Analisi degli allineamenti di sequenza ottenuti su basi strutturali saranno condotte per identificare i residui conservati e coinvolti nella rete di riconoscimento in domini PDZ canonici e topologicamente alterati.
Secondo anno. Poiché la cinetica di legame dei domini PDZ naturalmente permutati non è ancora stata esplorata, ci proponiamo di studiare il processo di riconoscimento del ligando nel caso di D1pPDZ, utilizzando la stessa strategia descritta per la caratterizzazione della cinetica di legame di PDZ2. In questa fase del progetto, quindi, verranno caratterizzati diversi mutanti sito-specifici di D1pPDZ. Inoltre, poiché il riconoscimento ed il legame di target proteici possono essere processi estremamente rapidi, verranno utilizzate anche metodiche di cinetica ultra-rapida.
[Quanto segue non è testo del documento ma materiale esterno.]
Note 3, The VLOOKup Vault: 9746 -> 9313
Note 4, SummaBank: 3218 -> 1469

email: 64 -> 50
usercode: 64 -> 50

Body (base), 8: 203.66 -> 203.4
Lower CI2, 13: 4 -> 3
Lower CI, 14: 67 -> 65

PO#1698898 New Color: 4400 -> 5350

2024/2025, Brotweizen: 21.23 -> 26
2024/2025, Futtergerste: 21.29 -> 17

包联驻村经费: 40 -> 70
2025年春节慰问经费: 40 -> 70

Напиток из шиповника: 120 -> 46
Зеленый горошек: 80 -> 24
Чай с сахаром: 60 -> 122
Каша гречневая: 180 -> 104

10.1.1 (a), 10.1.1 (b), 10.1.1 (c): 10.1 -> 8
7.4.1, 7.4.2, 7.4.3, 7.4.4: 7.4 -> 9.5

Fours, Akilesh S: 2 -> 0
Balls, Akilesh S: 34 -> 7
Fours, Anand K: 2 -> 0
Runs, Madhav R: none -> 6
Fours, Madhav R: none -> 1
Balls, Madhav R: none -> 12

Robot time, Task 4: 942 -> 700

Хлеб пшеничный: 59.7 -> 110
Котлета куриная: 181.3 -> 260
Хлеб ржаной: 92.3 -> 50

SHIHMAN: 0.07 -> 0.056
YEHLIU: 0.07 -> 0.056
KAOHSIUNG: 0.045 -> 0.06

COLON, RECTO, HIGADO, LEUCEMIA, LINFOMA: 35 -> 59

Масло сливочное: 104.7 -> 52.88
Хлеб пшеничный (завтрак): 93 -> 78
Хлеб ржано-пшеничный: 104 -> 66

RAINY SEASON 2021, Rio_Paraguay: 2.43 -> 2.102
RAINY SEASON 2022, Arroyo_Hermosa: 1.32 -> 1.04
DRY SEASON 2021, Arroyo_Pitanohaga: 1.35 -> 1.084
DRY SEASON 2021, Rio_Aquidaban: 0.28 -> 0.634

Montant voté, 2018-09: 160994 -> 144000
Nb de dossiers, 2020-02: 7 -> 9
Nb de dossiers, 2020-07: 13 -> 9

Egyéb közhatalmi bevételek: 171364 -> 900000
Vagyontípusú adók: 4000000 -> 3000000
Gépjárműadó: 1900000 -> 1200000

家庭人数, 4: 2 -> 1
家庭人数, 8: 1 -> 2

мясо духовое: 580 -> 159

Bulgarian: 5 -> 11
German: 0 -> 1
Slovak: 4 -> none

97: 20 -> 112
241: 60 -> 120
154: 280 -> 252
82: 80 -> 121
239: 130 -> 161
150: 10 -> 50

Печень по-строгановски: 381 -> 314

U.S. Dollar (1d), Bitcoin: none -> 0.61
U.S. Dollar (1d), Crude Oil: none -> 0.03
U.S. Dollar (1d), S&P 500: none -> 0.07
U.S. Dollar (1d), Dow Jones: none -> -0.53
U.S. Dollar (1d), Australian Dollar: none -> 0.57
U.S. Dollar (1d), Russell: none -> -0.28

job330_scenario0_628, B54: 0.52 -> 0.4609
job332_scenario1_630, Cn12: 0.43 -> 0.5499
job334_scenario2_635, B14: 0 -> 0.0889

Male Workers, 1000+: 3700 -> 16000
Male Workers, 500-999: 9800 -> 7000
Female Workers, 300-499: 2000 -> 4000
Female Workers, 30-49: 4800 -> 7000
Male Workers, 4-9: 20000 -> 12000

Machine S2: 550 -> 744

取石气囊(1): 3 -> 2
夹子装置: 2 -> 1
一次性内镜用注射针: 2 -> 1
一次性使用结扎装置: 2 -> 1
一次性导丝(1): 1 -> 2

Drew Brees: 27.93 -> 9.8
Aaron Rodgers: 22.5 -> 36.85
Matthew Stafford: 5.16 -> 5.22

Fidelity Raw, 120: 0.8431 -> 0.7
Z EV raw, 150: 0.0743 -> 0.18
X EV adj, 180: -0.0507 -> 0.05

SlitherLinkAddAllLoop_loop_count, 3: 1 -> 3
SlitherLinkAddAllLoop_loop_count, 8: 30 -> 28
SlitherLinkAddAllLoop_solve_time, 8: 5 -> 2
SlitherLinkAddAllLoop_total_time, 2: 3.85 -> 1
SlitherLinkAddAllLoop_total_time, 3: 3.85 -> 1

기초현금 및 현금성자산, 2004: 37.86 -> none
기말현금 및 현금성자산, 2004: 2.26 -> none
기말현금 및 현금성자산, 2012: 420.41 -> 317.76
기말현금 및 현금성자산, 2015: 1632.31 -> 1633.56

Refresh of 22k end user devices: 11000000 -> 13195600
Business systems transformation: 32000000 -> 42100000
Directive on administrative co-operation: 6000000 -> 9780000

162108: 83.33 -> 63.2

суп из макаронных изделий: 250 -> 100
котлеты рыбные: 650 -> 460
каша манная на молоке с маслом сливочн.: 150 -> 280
La opportunità di utilizzare metodiche di mescolamento a flusso-interrotto con tecniche di mescolamento ultra-rapido ci permetterà di esplorare i primissimi eventi nel riconoscimento del peptide bersaglio e i cambiamenti conformazionali accoppiati alla formazione del complesso PDZ-ligando.
Caratterizzazione del meccanismo di riconoscimento dei ligandi di CPa- D1pPDZ.
Sarà inoltre valutata la possibilità di condurre esperimenti di cinetica di legame anche utilizzando ligandi proteici non troncati.
Il laboratorio della U.R. di Roma è adeguatamente attrezzato per condurre la ricerca proposta; è infatti disponibile tutta la strumentazione necessaria per il clonaggio, la mutagenesi, le crescite batteriche (anche su larga scala) e la espressione e purificazione di proteine ricombinanti. E’ inoltre disponibile un’ampia varietà di strumenti per la caratterizzazione delle proprietà spettroscopiche e termodinamiche delle proteine. La analisi della cinetica di folding è resa possibile dalla disponibilità di diversi apparati di mescolamento rapido (stopped-flow; risoluzione temporale nei millisecondi) e super-rapido (continuous-flow; risoluzione temporale nei microsecondi; 34).
E’ disponibile un robot per la cristallizzazione delle proteine ed un apparato di diffrazione della luce.
Analisi bioinformatiche. L'analisi delle sequenze per ricercare la presenza di eventuali domini circolarmente permutati e non ancora annotati si basera' sulla identificazione di regioni conservate che saranno utilizzate per costruire profili e modelli statistici tipo Hidden Markov Model. La costruzione dei modelli sulla base dei vincoli sperimentali si avvarra' del programma Rosetta sviluppato da David Baker (35), a tutt'oggi il piu' accurato per la costruzione di modelli tridimensionali (36). I modelli prodotti da Rosetta devono essere analizzati per identificare i piu' plausibili. Utilizzeremo il metodo Pcons (37), recentemente dimostratosi il migliore (38) e metodi attualmente in via di sviluppo nel nostro gruppo.